A cube of ice floats partly in water and partly in K.oil (in the following figure). Find the ratio of the volume of ice immersed in water to that in K.oil. Specific gravity of K.oil is 0.8 and that of ice is 0.9.
Solution
Given:
Specific gravity of water, \[\rho_W\] = 1 gm/cc
Specific gravity of ice, ρice = 0.9 gm/cc
Specific gravity of kerosene oil, ρk = 0.8 gm/cc
Now,
Vice = Vk + Vw
Here,
Vk = Volume of ice inside kerosene oil
Vw = Volume of ice inside water
Vice = Volume of ice
Thus, we have:
\[V_{ice} \times \rho_{ice} \times g = V_k \times \rho_k \times g + V_w \times \rho_w \times g\]

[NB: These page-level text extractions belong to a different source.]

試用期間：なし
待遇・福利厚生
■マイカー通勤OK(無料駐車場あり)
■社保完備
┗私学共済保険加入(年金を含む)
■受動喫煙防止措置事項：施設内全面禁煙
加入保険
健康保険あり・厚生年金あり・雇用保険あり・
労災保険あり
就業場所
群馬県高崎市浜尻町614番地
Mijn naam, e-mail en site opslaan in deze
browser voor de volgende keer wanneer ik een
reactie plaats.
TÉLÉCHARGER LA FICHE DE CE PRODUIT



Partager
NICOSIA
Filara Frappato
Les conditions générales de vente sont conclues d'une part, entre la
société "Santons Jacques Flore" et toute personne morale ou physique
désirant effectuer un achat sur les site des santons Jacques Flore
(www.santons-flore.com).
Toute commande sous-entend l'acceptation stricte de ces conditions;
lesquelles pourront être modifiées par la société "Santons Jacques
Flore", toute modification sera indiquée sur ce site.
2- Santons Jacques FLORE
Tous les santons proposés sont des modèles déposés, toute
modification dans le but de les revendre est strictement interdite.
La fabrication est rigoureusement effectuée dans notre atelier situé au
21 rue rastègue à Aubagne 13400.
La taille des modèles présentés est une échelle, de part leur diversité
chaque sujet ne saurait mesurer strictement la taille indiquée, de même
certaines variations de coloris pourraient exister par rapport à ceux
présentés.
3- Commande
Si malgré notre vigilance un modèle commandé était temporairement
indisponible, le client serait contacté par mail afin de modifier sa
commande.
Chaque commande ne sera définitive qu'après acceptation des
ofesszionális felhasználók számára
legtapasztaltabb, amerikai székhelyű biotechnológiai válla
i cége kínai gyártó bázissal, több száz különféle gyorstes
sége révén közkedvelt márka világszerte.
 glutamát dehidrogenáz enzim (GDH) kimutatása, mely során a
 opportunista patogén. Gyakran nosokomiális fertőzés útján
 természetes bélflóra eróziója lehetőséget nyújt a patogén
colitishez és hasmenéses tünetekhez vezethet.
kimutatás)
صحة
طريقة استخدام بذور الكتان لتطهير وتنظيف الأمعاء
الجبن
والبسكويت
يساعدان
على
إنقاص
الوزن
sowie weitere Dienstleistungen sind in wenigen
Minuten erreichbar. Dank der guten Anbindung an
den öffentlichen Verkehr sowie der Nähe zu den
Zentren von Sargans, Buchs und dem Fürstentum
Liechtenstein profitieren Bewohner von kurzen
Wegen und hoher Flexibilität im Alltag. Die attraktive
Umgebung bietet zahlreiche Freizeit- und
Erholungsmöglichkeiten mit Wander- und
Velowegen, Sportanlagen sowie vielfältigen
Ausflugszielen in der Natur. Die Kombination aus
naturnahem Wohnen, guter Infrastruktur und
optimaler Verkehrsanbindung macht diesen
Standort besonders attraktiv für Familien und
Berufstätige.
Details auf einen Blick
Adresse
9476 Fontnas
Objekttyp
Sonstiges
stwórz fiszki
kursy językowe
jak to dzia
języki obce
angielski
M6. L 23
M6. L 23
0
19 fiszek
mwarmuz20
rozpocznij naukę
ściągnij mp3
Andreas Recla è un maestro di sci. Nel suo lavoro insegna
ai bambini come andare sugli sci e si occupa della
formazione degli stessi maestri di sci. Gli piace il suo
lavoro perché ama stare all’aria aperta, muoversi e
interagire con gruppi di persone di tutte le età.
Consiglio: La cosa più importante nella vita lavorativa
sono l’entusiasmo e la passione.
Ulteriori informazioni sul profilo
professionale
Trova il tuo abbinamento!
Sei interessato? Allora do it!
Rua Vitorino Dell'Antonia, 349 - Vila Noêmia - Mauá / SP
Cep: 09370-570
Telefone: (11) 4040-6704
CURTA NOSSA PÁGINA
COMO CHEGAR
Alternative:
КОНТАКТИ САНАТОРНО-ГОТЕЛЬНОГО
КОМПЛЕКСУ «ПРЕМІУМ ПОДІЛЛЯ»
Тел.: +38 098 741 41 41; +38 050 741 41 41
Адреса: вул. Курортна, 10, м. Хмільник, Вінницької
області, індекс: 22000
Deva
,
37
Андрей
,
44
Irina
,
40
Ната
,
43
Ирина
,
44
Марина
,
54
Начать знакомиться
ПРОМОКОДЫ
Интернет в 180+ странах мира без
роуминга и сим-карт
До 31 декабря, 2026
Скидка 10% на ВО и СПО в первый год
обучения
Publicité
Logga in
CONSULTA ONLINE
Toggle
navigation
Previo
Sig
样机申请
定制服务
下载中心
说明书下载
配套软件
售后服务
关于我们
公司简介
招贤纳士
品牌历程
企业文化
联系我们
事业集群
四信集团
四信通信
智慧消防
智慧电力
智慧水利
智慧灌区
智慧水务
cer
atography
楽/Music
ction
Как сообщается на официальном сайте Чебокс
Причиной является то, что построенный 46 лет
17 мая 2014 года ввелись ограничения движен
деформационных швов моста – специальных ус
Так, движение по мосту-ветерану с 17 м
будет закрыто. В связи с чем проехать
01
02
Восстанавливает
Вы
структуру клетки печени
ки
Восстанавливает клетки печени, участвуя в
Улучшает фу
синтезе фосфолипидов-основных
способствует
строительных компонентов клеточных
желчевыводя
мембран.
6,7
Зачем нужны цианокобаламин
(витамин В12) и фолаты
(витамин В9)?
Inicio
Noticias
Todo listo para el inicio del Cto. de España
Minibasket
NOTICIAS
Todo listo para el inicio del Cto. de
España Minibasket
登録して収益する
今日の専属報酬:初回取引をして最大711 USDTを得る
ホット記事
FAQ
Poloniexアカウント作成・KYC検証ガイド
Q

\[ \Rightarrow \left( V_k + V_w \right) \times \rho_{ice} = V_k \times \rho_k + V_w \times \rho_w \]
\[ \Rightarrow (0 . 9) V_k + (0 . 9) V_w = (0 . 8) V_k + \left( 1 \right) \times V_w \]
\[ \Rightarrow (0 . 1) V_w = 0 . 1 V_k \]
\[ \Rightarrow \frac{V_w}{V_k} = 1 . \]
\[ \Rightarrow V_w : V_k = 1: 1\]